_GOAL OF THE EXERCISE_: What is needed here is an exact printout of the data, with no pictures included.

_DATASET EXTRACT_:
──────────

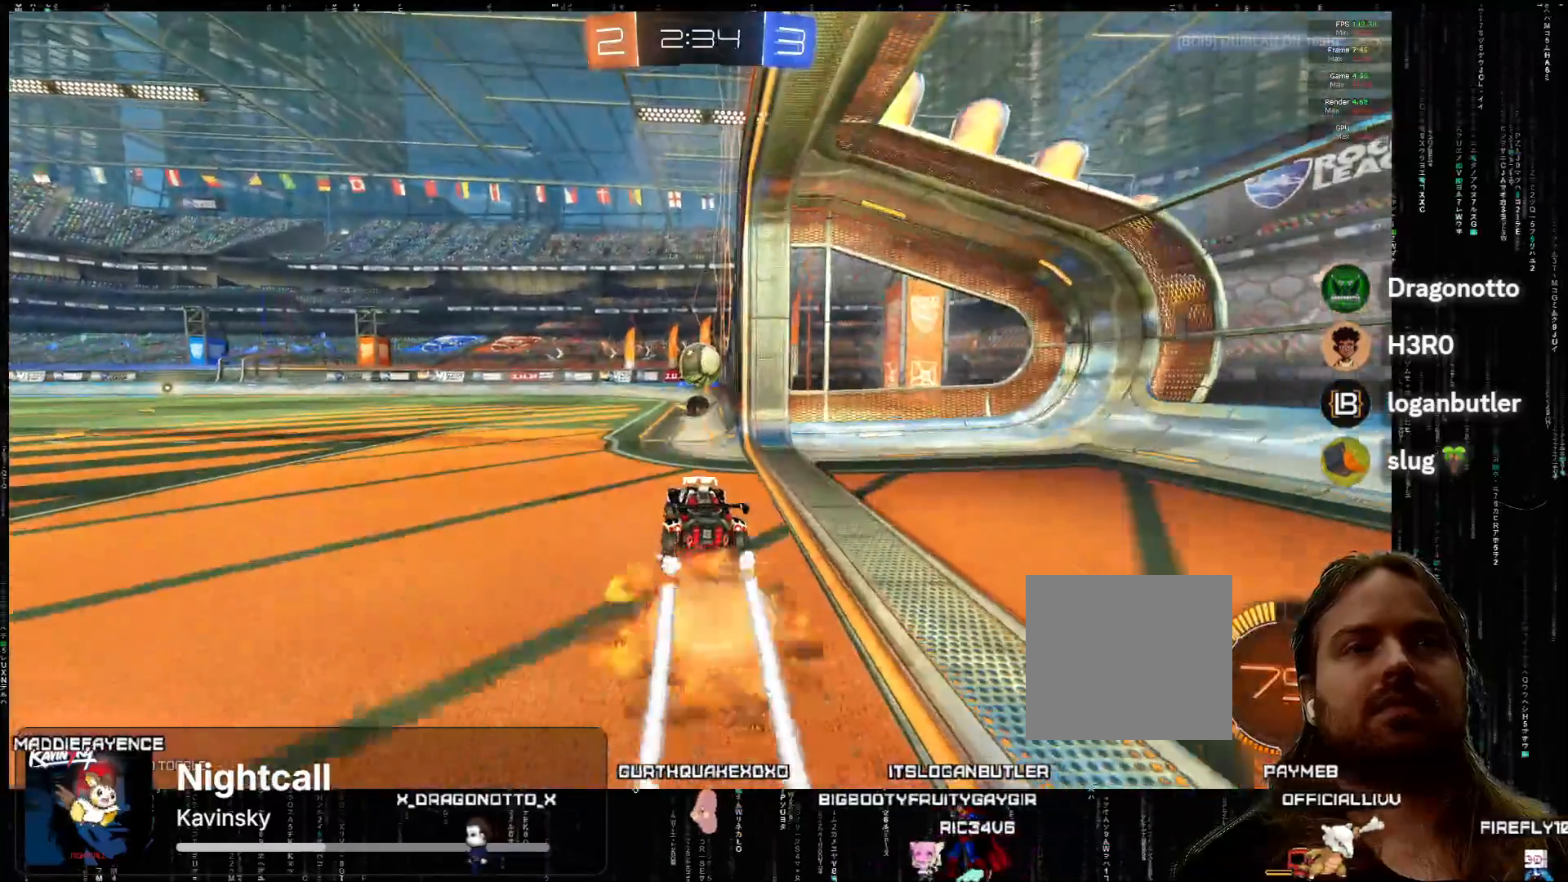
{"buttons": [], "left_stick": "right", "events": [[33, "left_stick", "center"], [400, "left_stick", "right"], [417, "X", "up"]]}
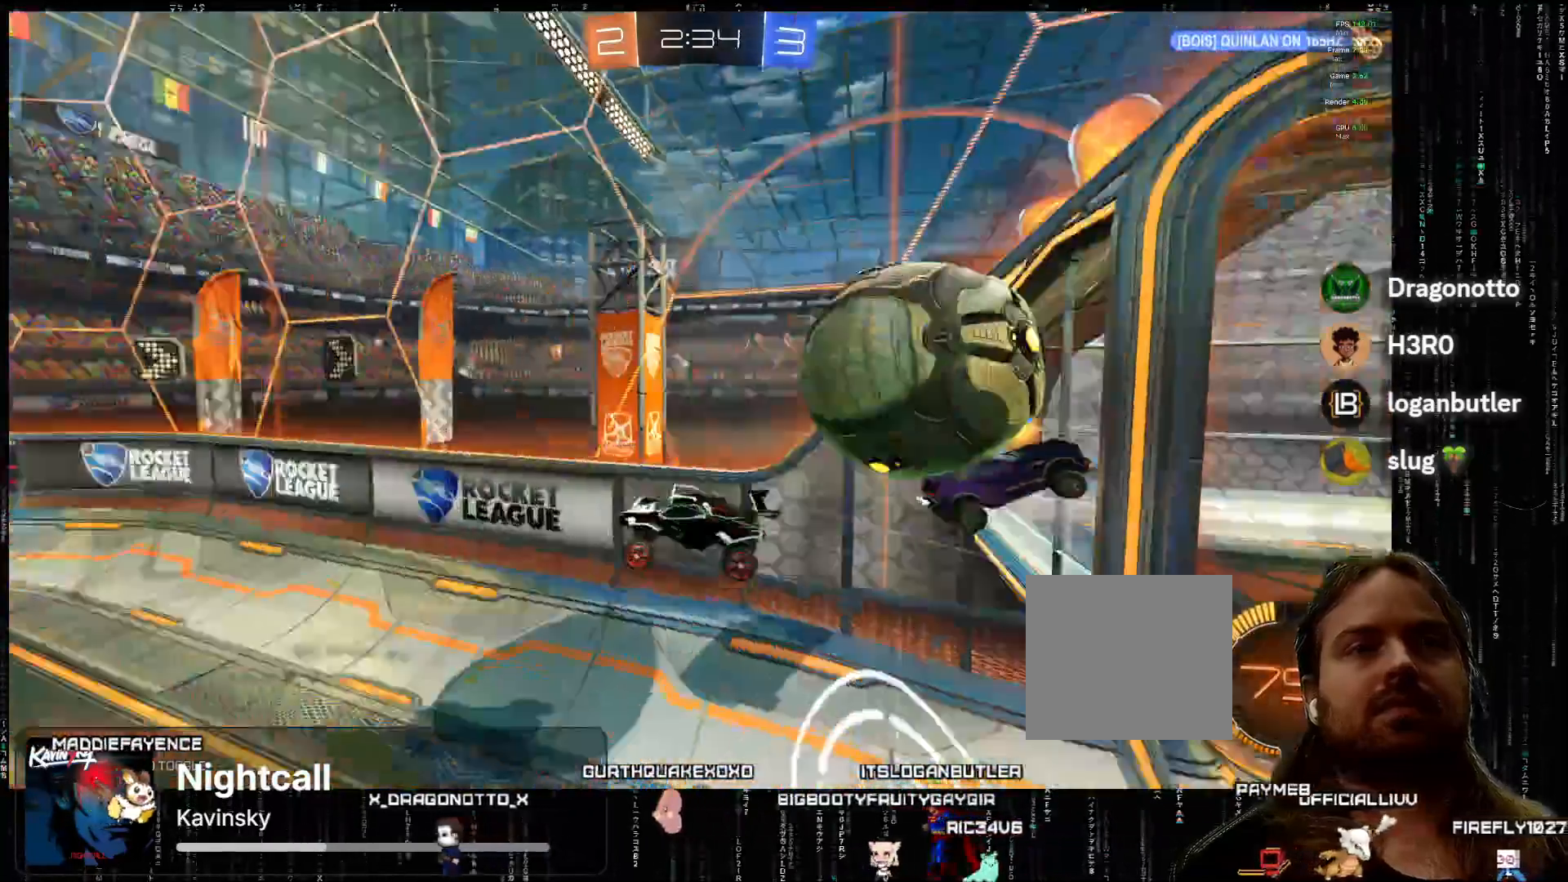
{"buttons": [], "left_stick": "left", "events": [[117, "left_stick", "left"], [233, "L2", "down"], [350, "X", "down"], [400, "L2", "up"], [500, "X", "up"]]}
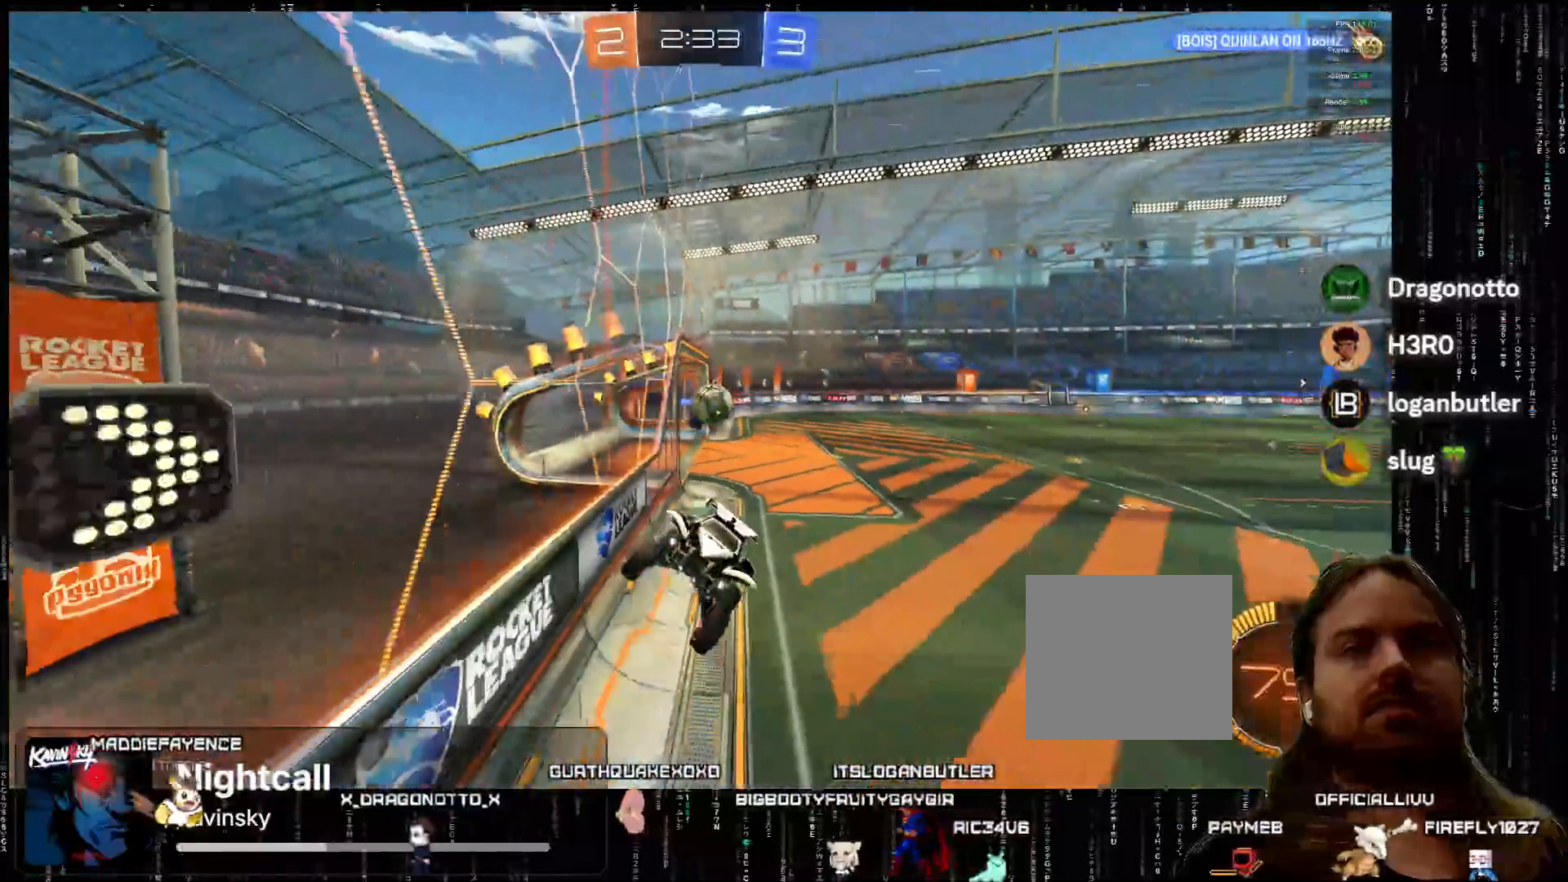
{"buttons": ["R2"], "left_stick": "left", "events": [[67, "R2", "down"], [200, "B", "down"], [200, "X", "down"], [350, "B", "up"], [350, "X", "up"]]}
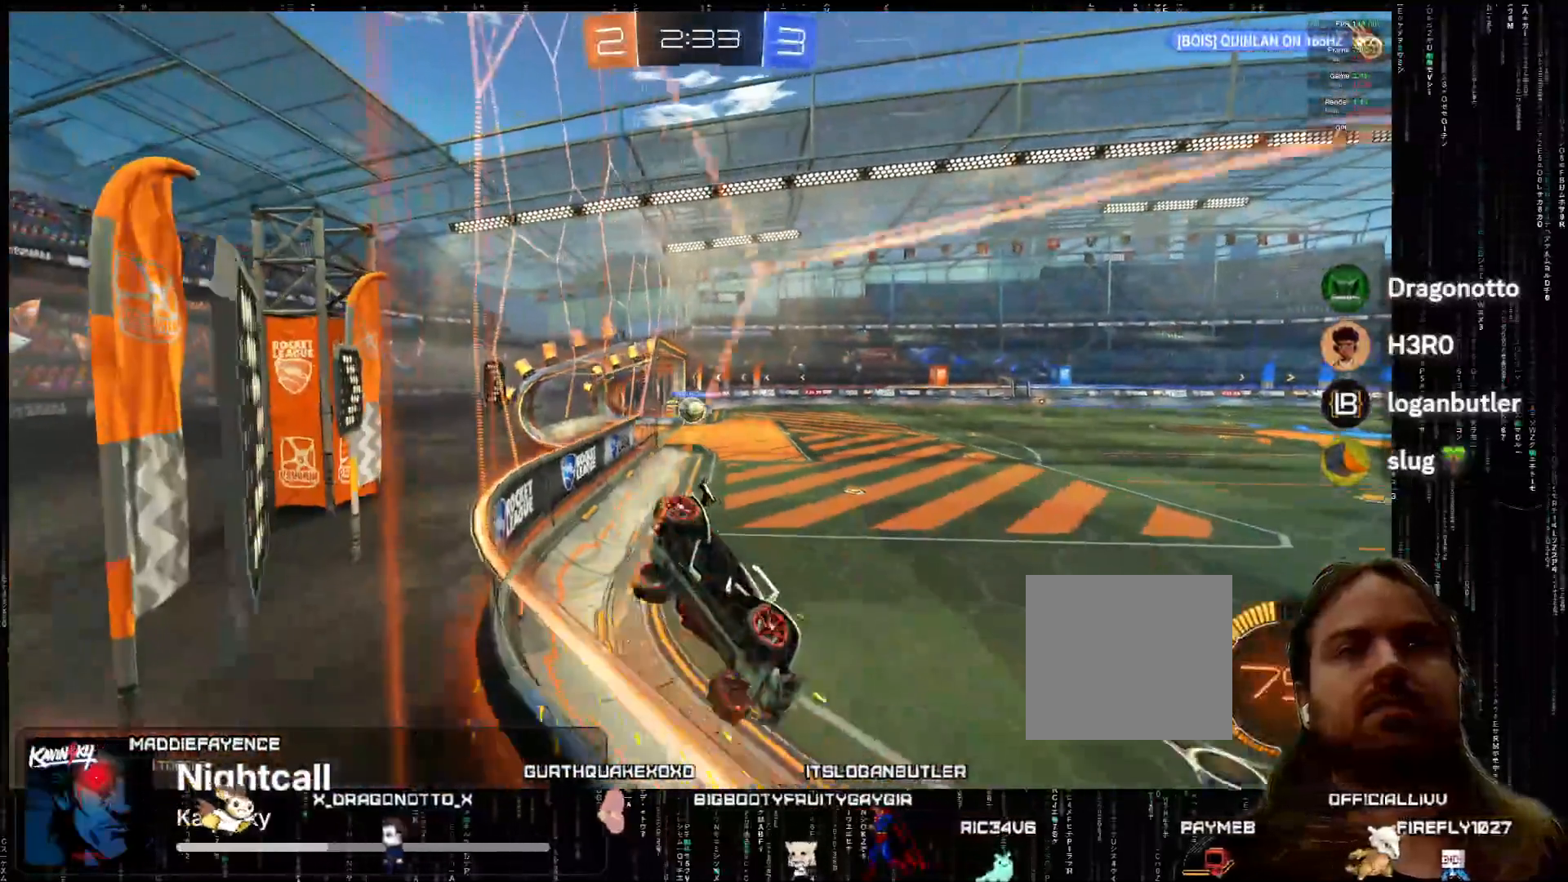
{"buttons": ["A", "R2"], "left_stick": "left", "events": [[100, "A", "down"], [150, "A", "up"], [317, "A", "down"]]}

──────────

_TASK RESPONSE_:
{"buttons": [], "left_stick": "right", "events": [[33, "left_stick", "center"], [400, "left_stick", "right"], [417, "X", "up"]]}
{"buttons": [], "left_stick": "left", "events": [[117, "left_stick", "left"], [233, "L2", "down"], [350, "X", "down"], [400, "L2", "up"], [500, "X", "up"]]}
{"buttons": ["R2"], "left_stick": "left", "events": [[67, "R2", "down"], [200, "B", "down"], [200, "X", "down"], [350, "B", "up"], [350, "X", "up"]]}
{"buttons": ["A", "R2"], "left_stick": "left", "events": [[100, "A", "down"], [150, "A", "up"], [317, "A", "down"]]}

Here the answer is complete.